**Task inputs:**

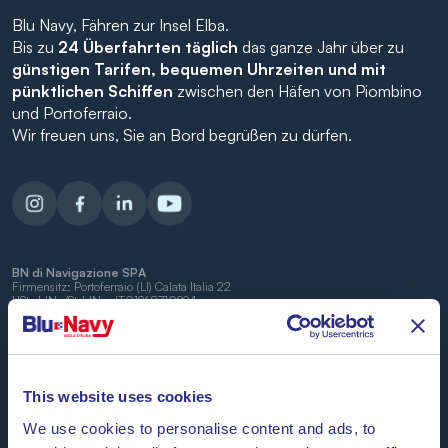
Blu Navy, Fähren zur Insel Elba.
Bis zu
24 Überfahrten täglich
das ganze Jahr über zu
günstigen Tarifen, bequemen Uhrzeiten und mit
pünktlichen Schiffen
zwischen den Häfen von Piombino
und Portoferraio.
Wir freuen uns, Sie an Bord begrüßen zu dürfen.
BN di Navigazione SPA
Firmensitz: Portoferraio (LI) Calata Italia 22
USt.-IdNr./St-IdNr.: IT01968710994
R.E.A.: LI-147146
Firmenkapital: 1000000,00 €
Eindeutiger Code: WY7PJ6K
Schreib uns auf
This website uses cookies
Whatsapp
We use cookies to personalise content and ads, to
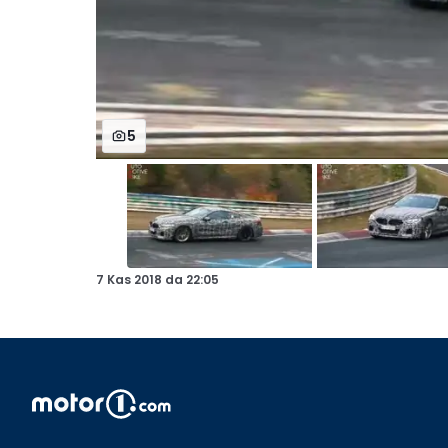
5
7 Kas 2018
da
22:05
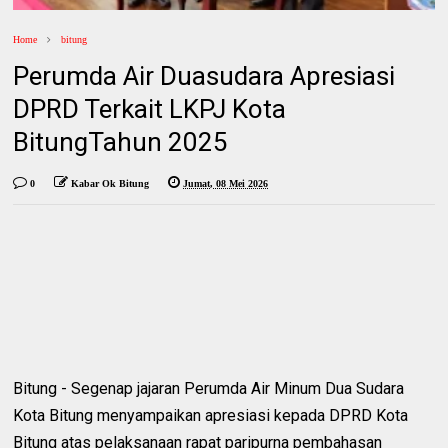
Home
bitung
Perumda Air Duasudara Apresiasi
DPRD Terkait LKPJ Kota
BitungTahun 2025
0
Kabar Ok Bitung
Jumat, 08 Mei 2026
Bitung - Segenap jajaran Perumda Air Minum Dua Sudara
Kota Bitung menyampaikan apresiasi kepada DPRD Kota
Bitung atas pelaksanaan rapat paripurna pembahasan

**Work required:**
Lines of the listing that contain the word "DPRD" are to be counted; report only their number.

**Response to this exercise:**
2